Слушатели прыснули смехом.
— Она, — Василий показал на девушку, — пойдет в девятый, а я — в одиннадцатый.
— Солидный возраст. — Павел Дмитриевич обратился к девушке: — Марина, у тебя было время выбрать фамилию.
— Тищенко! Половина поселка носит эту фамилию. Откуда она взялась?
— Расскажу со слов своей мамы, так как это было давно. Вы знаете, что когда-то в Дивгороде происходили знаменитейшие ярмарки. На них не только шла торговля — сюда со всех концов съезжались помещики, землевладельцы для заключения хозяйственных соглашений, договоров о найме рабочей силы и тому подобное. Поэтому здесь был развит бизнес услуг, а также развлекательный бизнес. Деньги крутились немалые. Это привлекало внимание всяких аферистов, искателей приключений, рискового люда.

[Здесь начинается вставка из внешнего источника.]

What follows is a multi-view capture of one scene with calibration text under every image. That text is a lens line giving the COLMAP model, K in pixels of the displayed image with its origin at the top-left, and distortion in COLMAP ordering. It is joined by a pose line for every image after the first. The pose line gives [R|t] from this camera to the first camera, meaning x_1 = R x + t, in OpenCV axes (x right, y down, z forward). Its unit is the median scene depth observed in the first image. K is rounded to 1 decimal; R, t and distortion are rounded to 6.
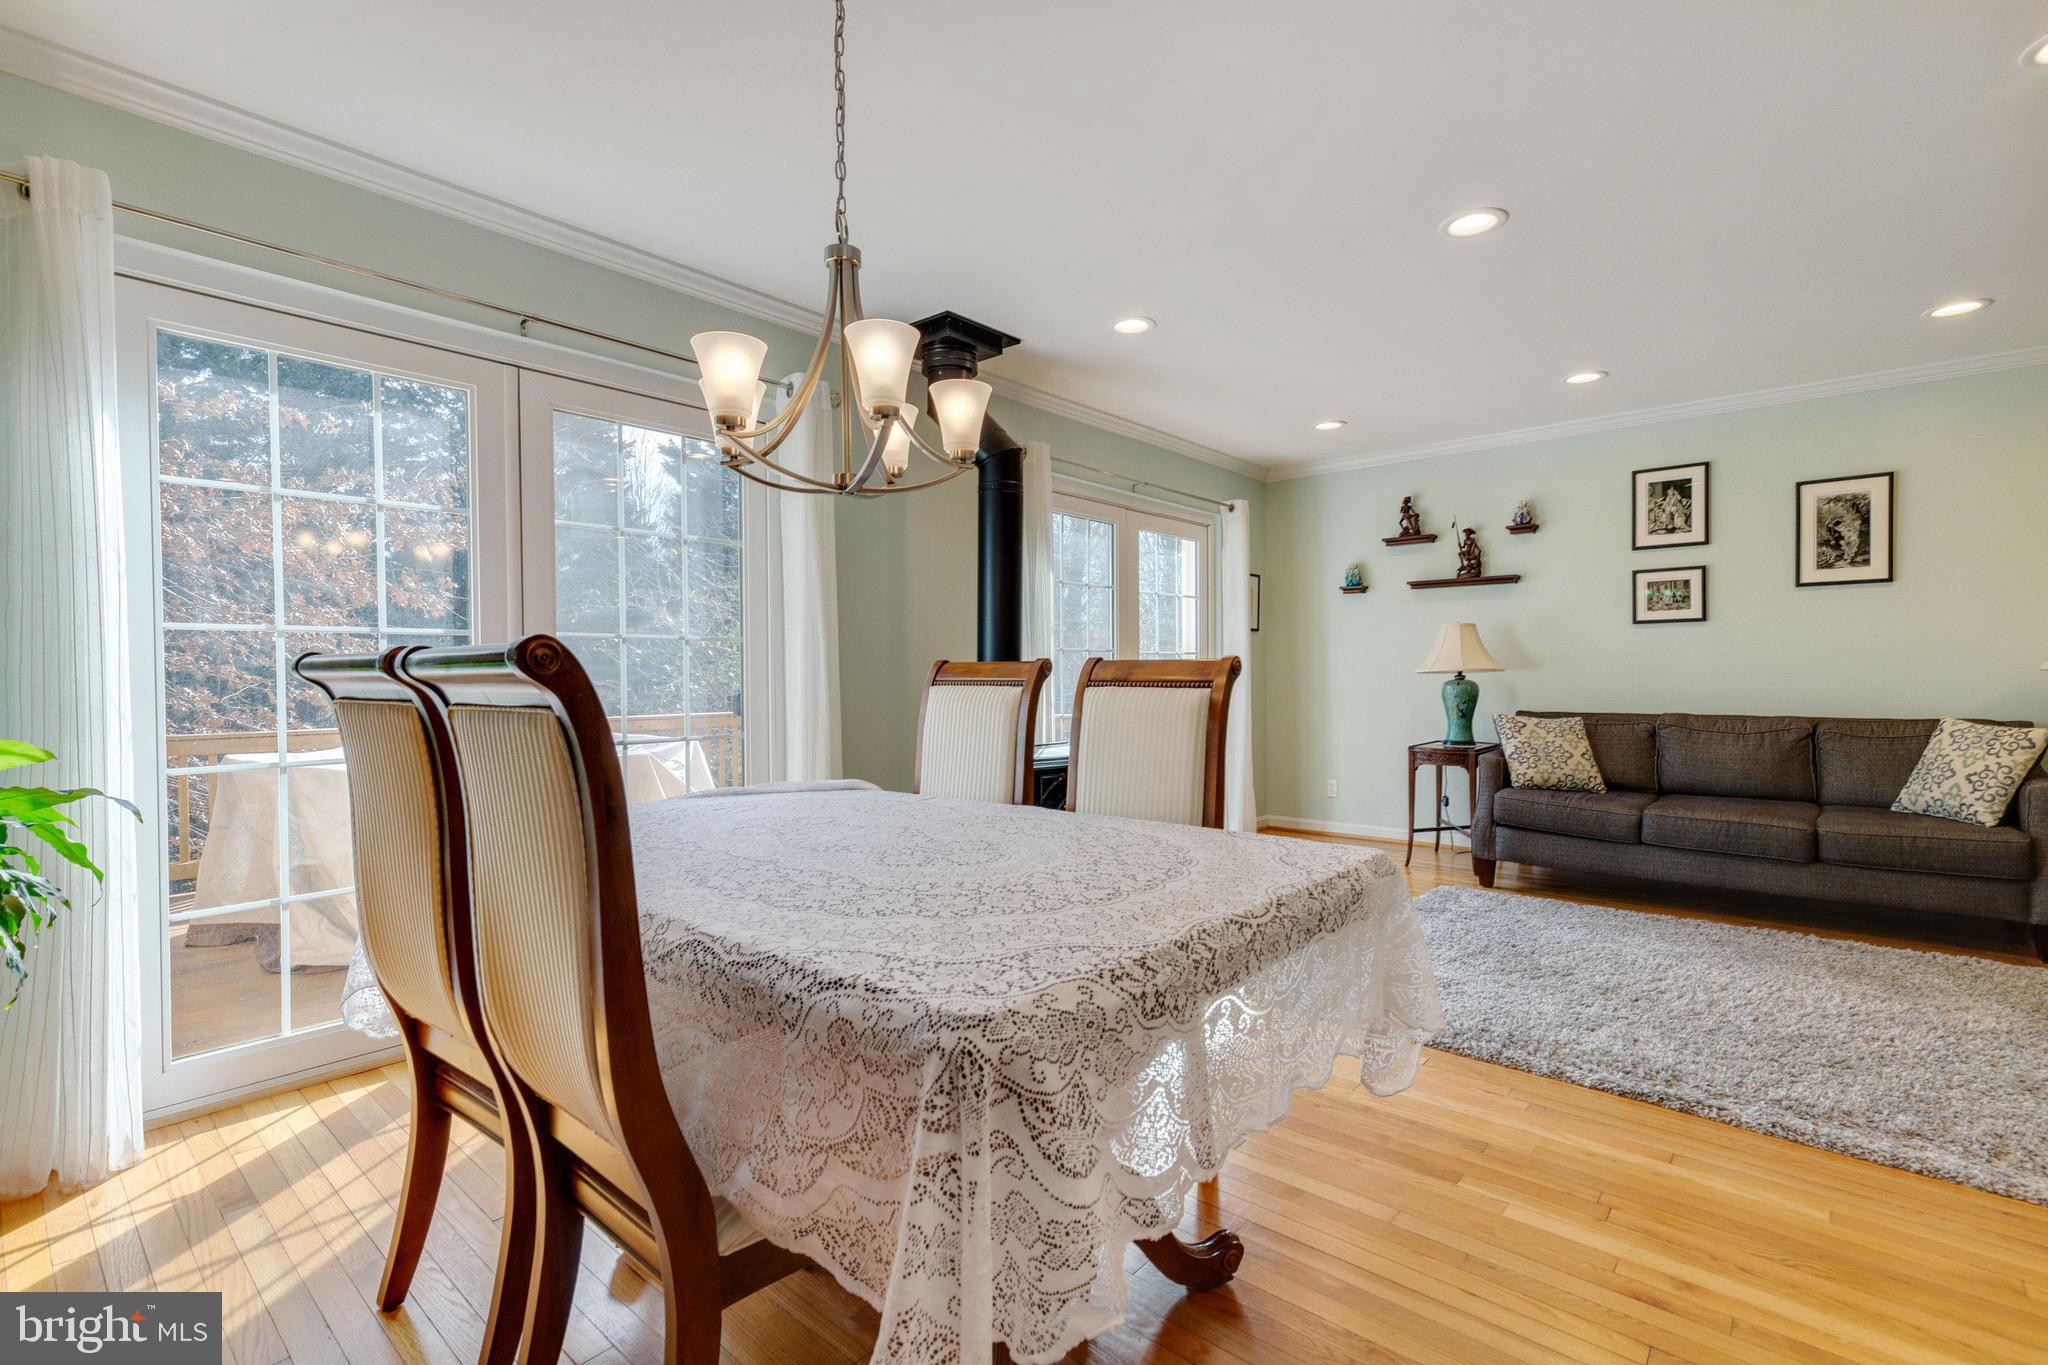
lens RADIAL K [[934.4, 0, 1015.7], [0, 934.4, 689.8], [0, 0, 1]] dist [0.006987, -0.001033]
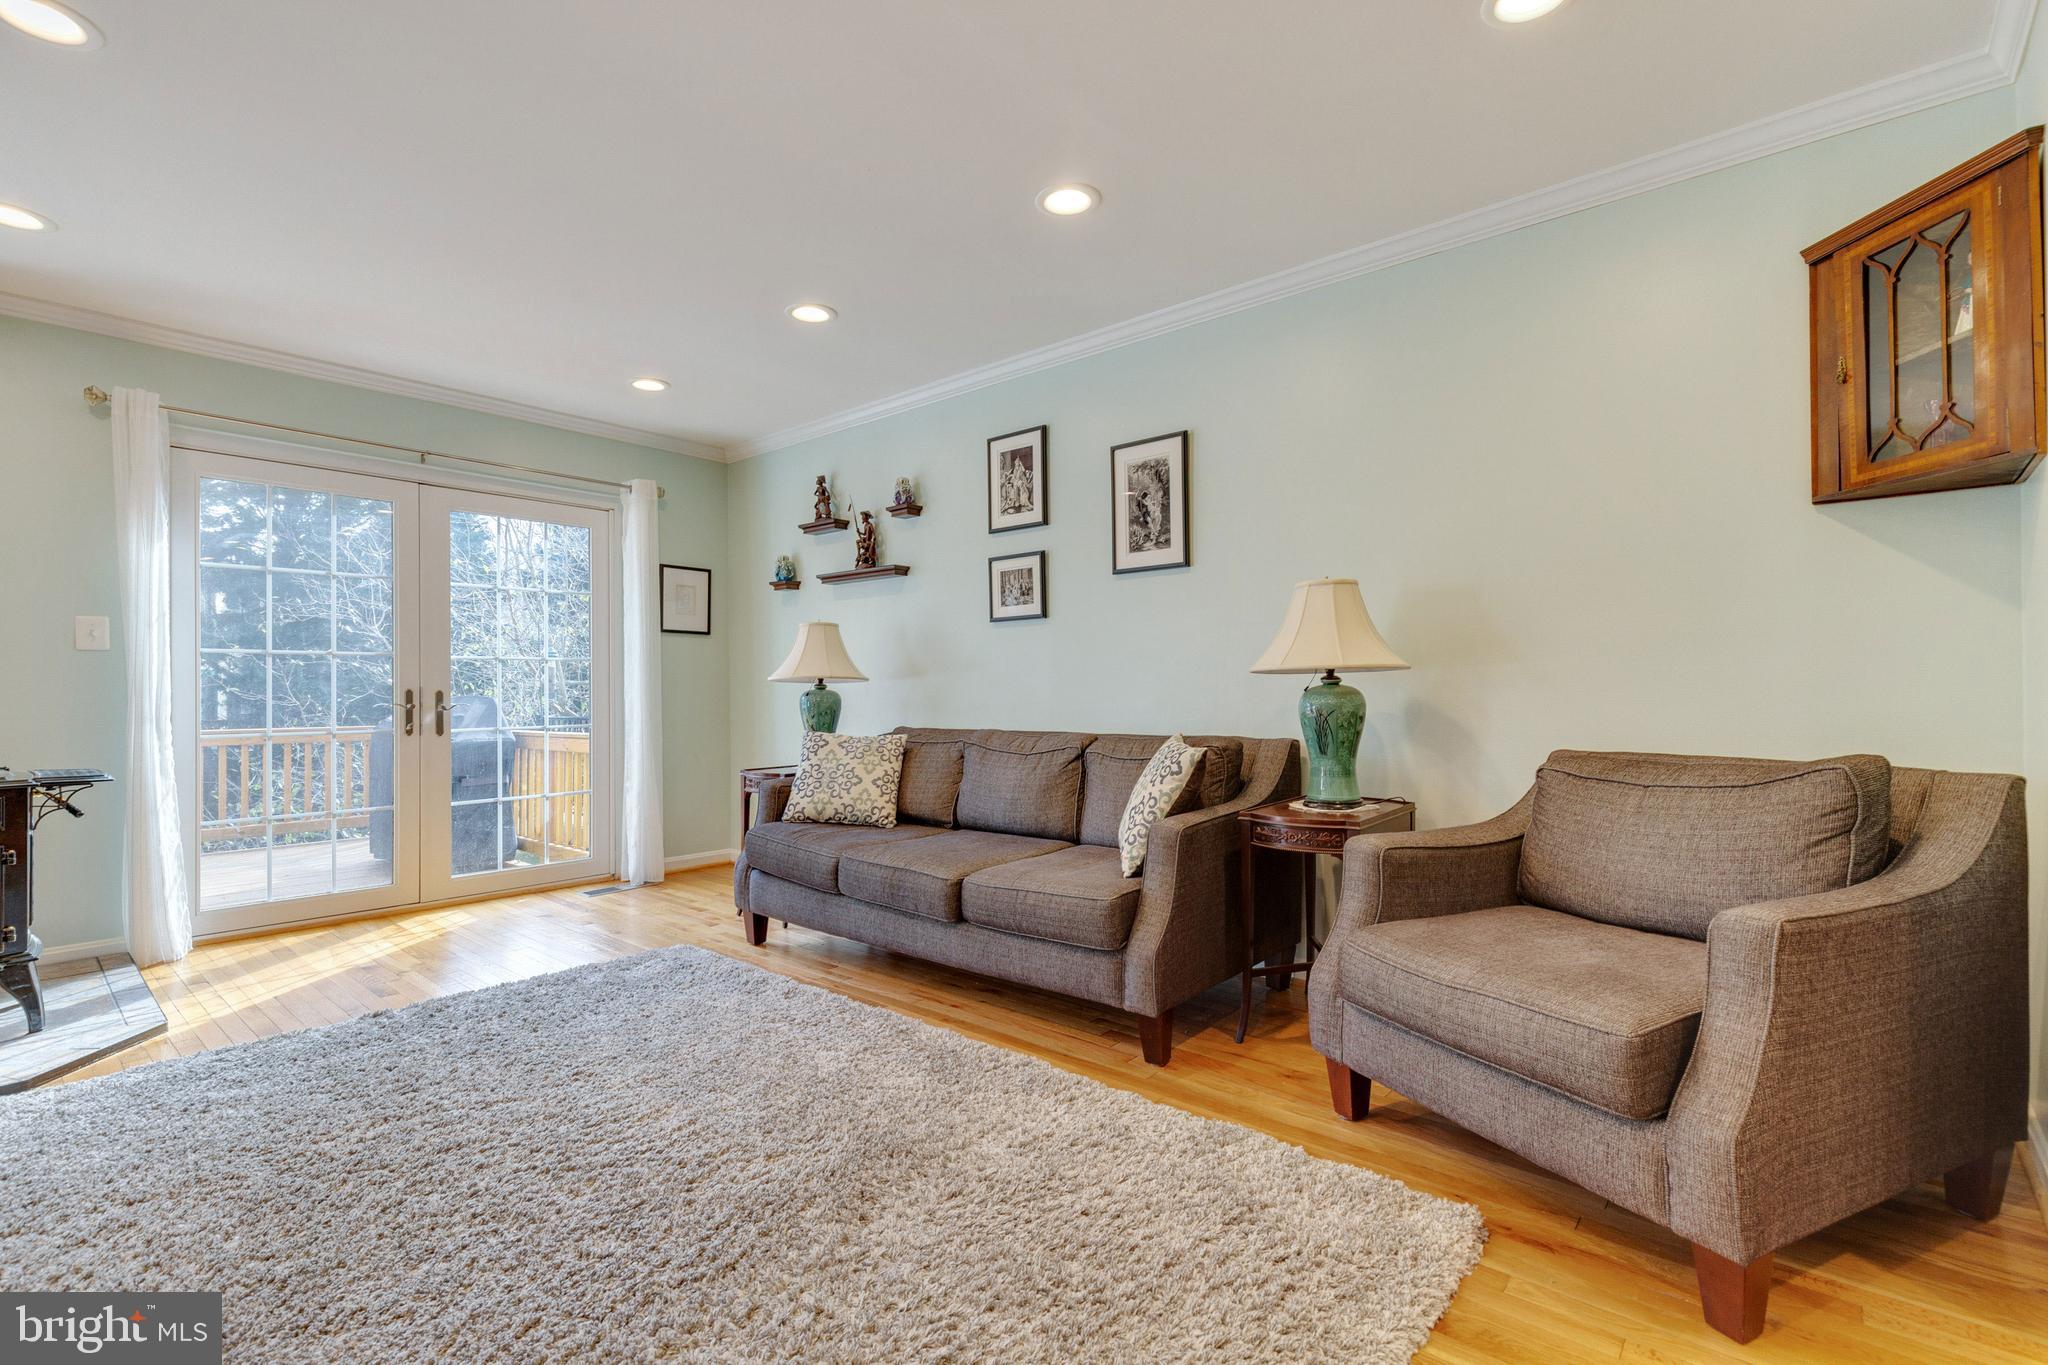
lens RADIAL K [[934.4, 0, 1023.5], [0, 934.4, 688.3], [0, 0, 1]] dist [0.006987, -0.001033]
pose [[0.999990, 0.003990, -0.002227, 0.740879], [-0.004044, 0.999688, -0.024633, 0.009080], [0.002128, 0.024642, 0.999694, 0.187682]]
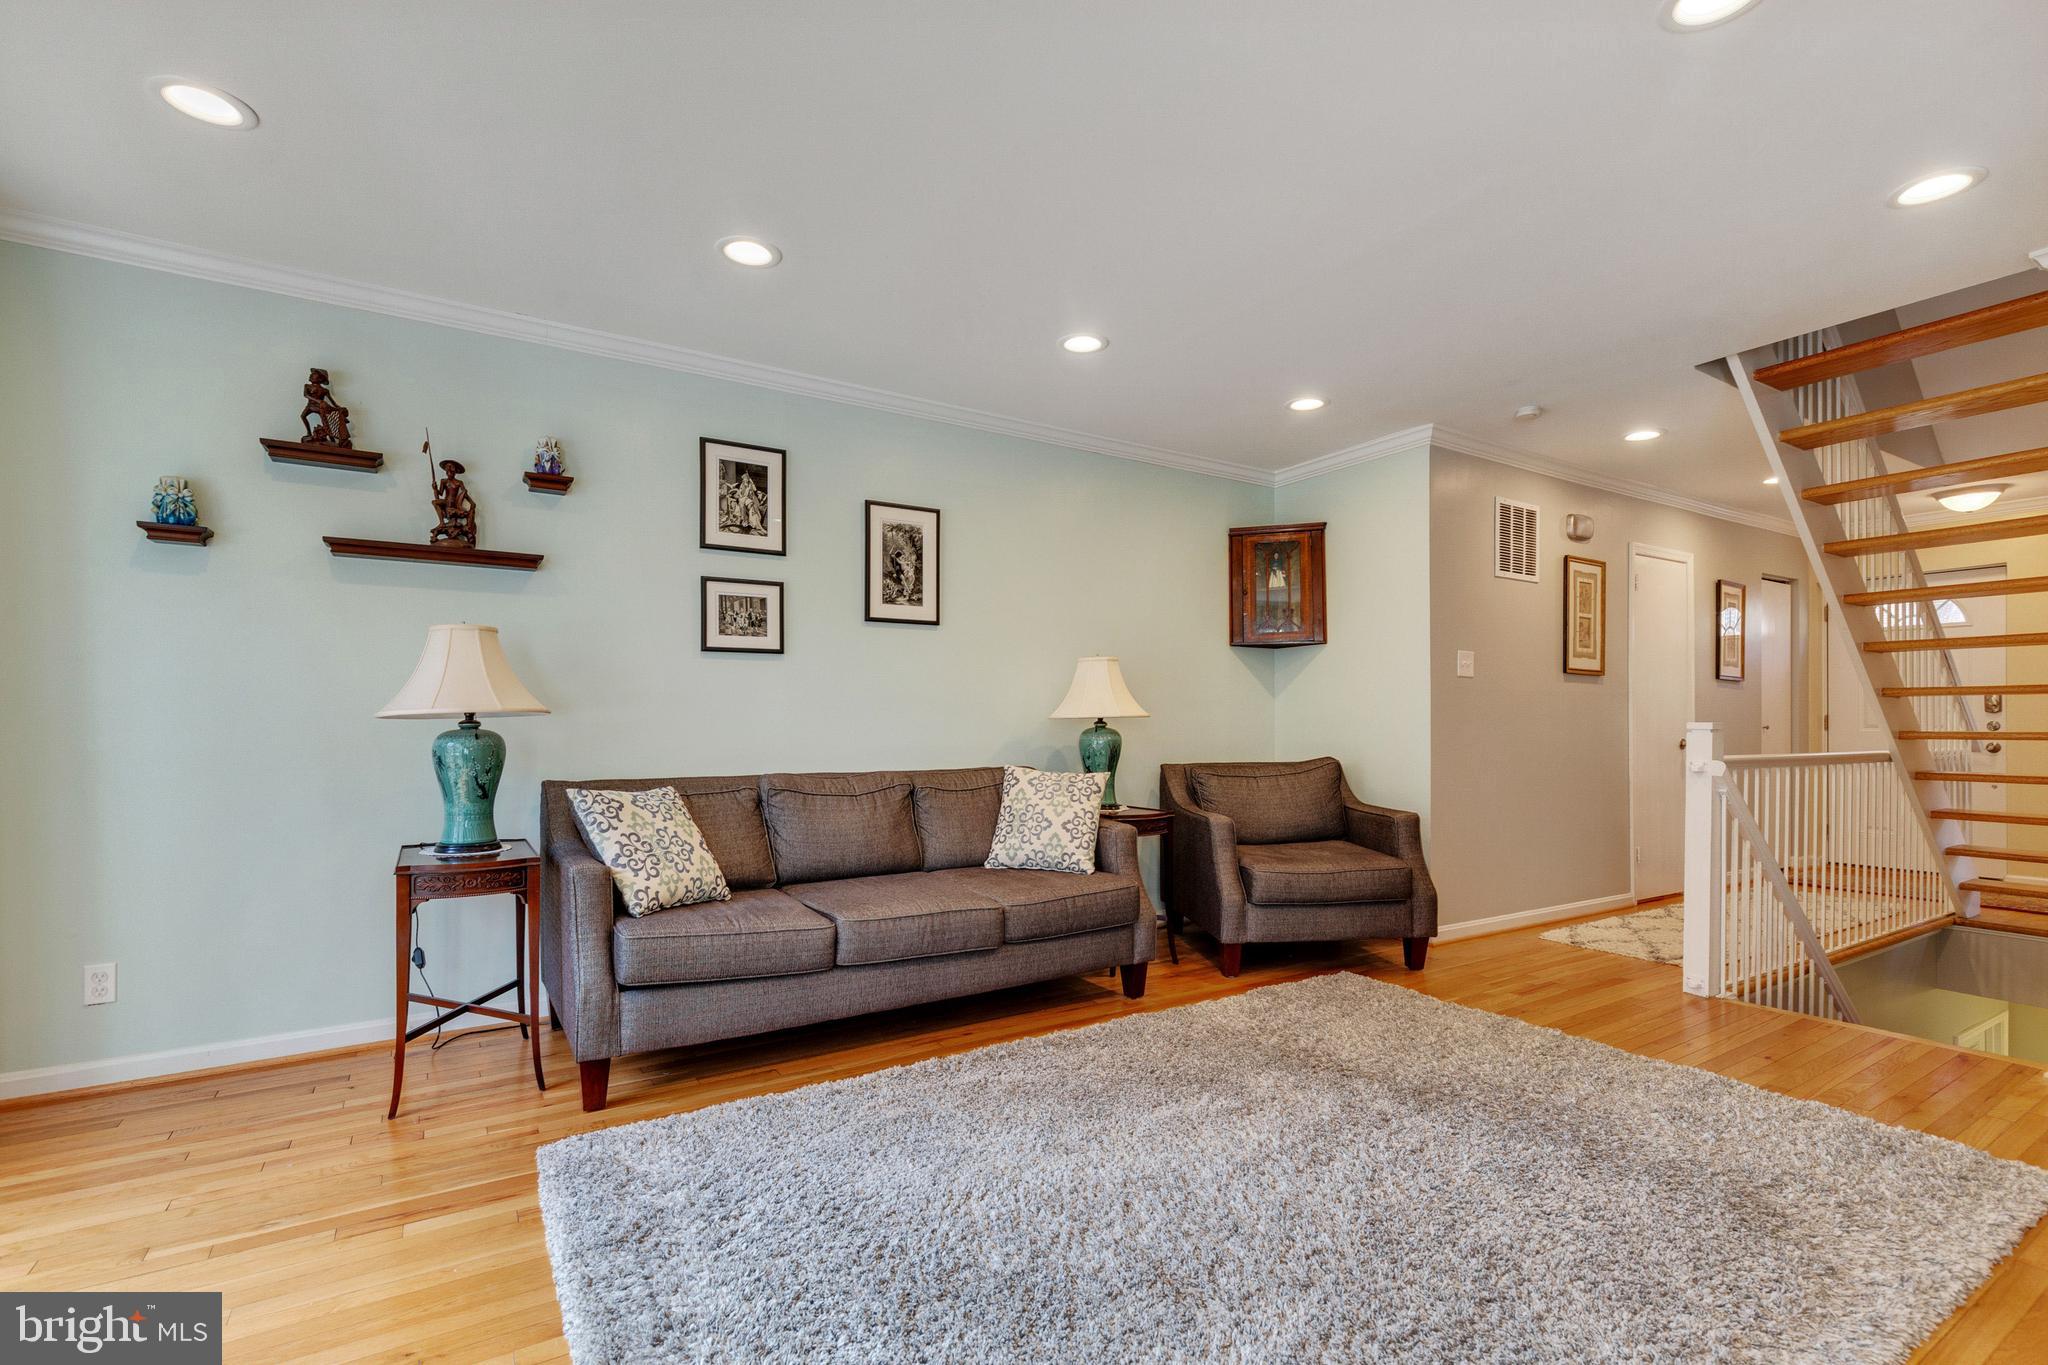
lens RADIAL K [[934.4, 0, 1035.3], [0, 934.4, 723.0], [0, 0, 1]] dist [0.006987, -0.001033]
pose [[0.283864, 0.011316, 0.958798, 0.053993], [0.019845, 0.999647, -0.017673, 0.001961], [-0.958659, 0.024044, 0.283540, 0.598611]]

Прибыл сюда как-то прохиндей с Казани, называвший себя «Умный Мойшик». Сначала все думали, что Умный — это фамилия, а Мойшик — имя. Думали так и удивлялись. Ведь известно, что у евреев не было унаследованных фамилий. Вместо этого они пользовались сочетаниями имени и места рождения, или имени и ремесла, которым занимались, и к этому прибавляли имя отца. А здесь — Умный!